Yo también he encontrado formas de ofrecer sustento a otros que están amarrados a mi alrededor. En las últimas semanas, un puñado de extraños de todo el país, amigos de amigos, han llamado para hablar sobre sus síntomas, para compararlos con lo que experimenté. “¿Crees que lo tengo?” ellos preguntan. No pueden acceder a las pruebas y, por supuesto, no lo sé. Todo lo que puedo ofrecer es comprensión y tranquilidad, según mi propio ejemplo, de que tal vez estén bien. La conexión que siento con ellos y el conocimiento de que todos estamos juntos en esto es real.

A medida que pasan los días, cada uno marcado por recuentos de cuerpos cada vez más sombríos, sentimos que el anillo a nuestro alrededor se aprieta. COVID-19 es casi seguro que se está extendiendo a través de nuestra comunidad. En las próximas semanas, es probable que la sensación de impotencia se profundice. Pero, como un caso temprano de COVID-19 en mi área, he visto de primera mano el poder de una comunidad preparada para ayudar.
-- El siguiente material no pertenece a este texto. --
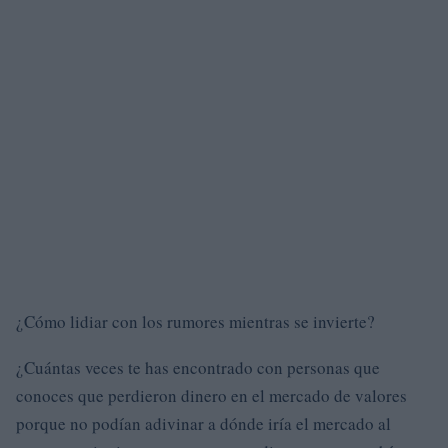
¿Cómo lidiar con los rumores mientras se invierte?
¿Cuántas veces te has encontrado con personas que
conoces que perdieron dinero en el mercado de valores
porque no podían adivinar a dónde iría el mercado al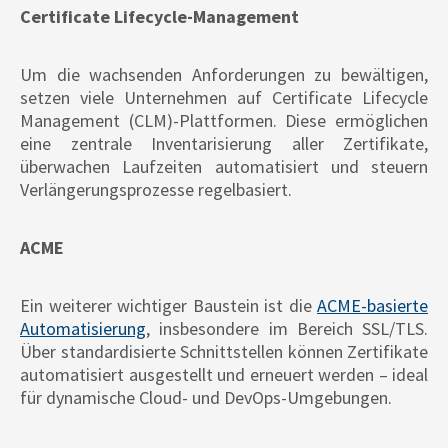
Certificate Lifecycle-Management
Um die wachsenden Anforderungen zu bewältigen,
setzen viele Unternehmen auf Certificate Lifecycle
Management (CLM)-Plattformen. Diese ermöglichen
eine zentrale Inventarisierung aller Zertifikate,
überwachen Laufzeiten automatisiert und steuern
Verlängerungsprozesse regelbasiert.
ACME
Ein weiterer wichtiger Baustein ist die
ACME-basierte
Automatisierung
, insbesondere im Bereich SSL/TLS.
Über standardisierte Schnittstellen können Zertifikate
automatisiert ausgestellt und erneuert werden – ideal
für dynamische Cloud- und DevOps-Umgebungen.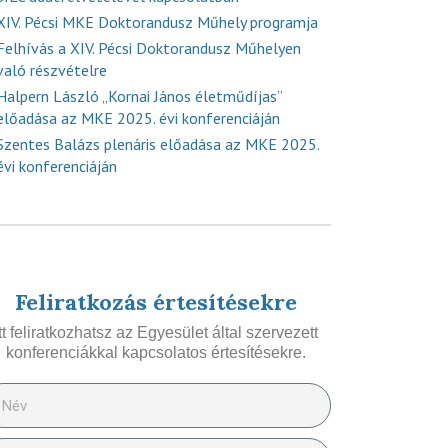
XIV. Pécsi MKE Doktorandusz Műhely programja
Felhívás a XIV. Pécsi Doktorandusz Műhelyen
való részvételre
Halpern László „Kornai János életműdíjas”
előadása az MKE 2025. évi konferenciáján
Szentes Balázs plenáris előadása az MKE 2025.
évi konferenciáján
Feliratkozás értesítésekre
Itt feliratkozhatsz az Egyesület által szervezett
konferenciákkal kapcsolatos értesítésekre.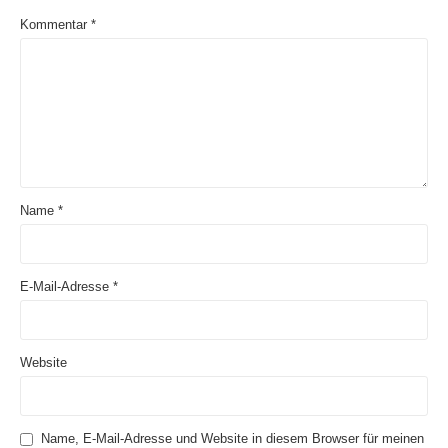
Kommentar
*
Name
*
E-Mail-Adresse
*
Website
Name, E-Mail-Adresse und Website in diesem Browser für meinen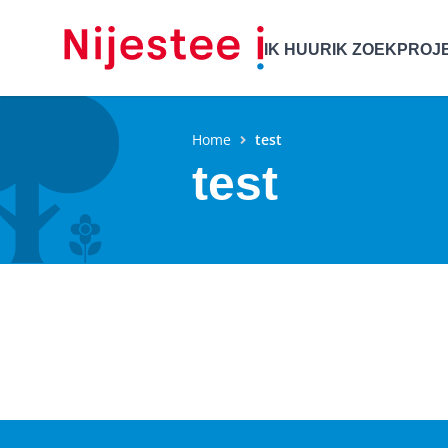
IK HUUR
IK ZOEK
PROJ
Home
test
test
Tengo la suerte de decir que pronto superaré esto. Pronto se permitirá el atraque de mi barco y, en la medida en que lo permita el distanciamiento social, mi familia desembarcará. Pronto estaré listo para remar un poco de sopa a otros que la necesiten.

Las últimas semanas me han enseñado que si bien el sustento es importante en sí mismo, una ofrenda a la vuelta de la esquina es más que solo comida. Es una representación visible de la cuerda que nos conecta entre sí, la cuerda que estabiliza nuestras naves solitarias y nos da, individual y colectivamente, el coraje para esperar esta tormenta.

Alizah Holstein es escritora, editora y traductora. Tiene un doctorado en historia medieval italiana y está escribiendo una memoria sobre ser historiadora de Roma.

Este ensayo es parte de una serie de MarketWatch, “Despachos de una pandemia”.